The most popular abuse of Bronkaid was in a cocktail called "stacking" mostly to accelerate fat burning to get lean. It was combined with cafeine and aspirin. Don't recall that stacking enhanced performance.


----------



## Guest

Heck, look around the web - there are tons of sites promoting steroids. It's just crazy. I've gotten dozens of spam email from some Canadian site willing to sell me just about anything. Join a "hardcore" gym, get to know people and eventually you'll be able to find someone who's willing to set you up with some PEDs. Or, you can join some of the Anti-aging forums and find ways to get HGH or find doctors that are more willing than others to prescribe a variety of 'helpful' medications.

It's bonkers...


----------



## Don Duende

Heck, at the top of this forum's page was an advertisement for testosterone.


----------



## kztimmins

I play football as well and had done a fair bit of research in ECA (Ephedrine, caffeine, aspirin) stacking in hopes of losing some of the offseason chub. I'm in Canada and there is a loophole on our laws that allows 8mg doses to be sold. You can walk into the local health shop and buy enough Ephedrine to last several months for under $10.

I never graduated to the stack because I noticed little to no difference in my body after taking 24 and 42 Mg of Ephedrine per day. In fact it would often zap my energy and make me feel tired.

I'll tell you one thing it did, it dehydrated the heck out of me.


----------



## Local Hero

Gym rats and men from a variety of professions (cops, bartenders, actors, et cetera) take steroids...why would we think that recreational cyclists are any different?

#### How to complete this task
Can you copy the forum thread above word for word, beginning at the words "I play football" and stopping after "for under $10."?

#### Data under study
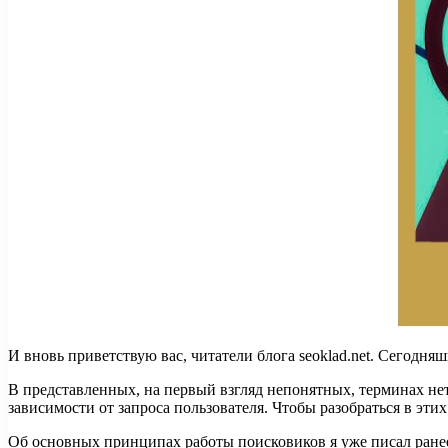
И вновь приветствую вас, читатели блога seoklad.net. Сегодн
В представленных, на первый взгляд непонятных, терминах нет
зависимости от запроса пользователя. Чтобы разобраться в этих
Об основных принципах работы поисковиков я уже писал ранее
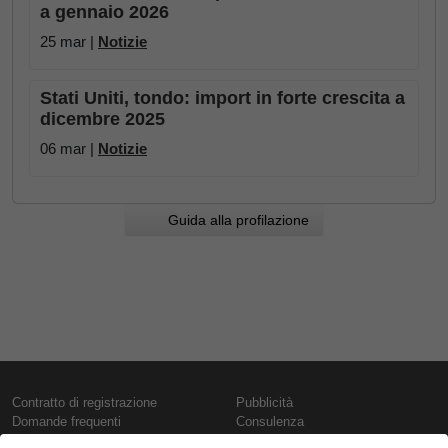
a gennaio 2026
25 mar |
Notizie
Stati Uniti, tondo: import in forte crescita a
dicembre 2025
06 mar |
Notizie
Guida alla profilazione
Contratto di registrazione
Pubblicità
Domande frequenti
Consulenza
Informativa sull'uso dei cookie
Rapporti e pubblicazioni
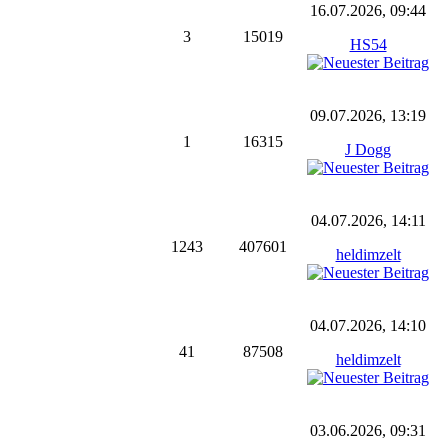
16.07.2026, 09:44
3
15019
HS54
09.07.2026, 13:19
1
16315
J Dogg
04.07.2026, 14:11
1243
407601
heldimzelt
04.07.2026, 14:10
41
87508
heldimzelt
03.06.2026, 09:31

---

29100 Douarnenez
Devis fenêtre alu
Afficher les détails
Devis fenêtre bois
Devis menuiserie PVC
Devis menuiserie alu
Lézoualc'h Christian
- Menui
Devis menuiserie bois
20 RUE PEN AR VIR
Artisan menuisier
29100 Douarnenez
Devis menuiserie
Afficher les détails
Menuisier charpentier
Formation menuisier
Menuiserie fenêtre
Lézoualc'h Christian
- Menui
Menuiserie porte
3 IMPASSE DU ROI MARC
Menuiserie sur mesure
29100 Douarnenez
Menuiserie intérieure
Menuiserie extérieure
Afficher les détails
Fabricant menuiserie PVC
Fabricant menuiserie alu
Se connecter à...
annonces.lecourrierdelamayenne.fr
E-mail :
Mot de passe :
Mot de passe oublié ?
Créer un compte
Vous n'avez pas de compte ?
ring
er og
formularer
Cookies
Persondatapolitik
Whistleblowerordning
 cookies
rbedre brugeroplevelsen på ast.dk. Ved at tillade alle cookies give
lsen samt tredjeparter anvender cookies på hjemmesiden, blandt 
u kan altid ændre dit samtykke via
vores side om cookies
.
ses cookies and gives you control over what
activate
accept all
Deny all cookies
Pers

#### Answer
I play football as well and had done a fair bit of research in ECA (Ephedrine, caffeine, aspirin) stacking in hopes of losing some of the offseason chub. I'm in Canada and there is a loophole on our laws that allows 8mg doses to be sold. You can walk into the local health shop and buy enough Ephedrine to last several months for under $10.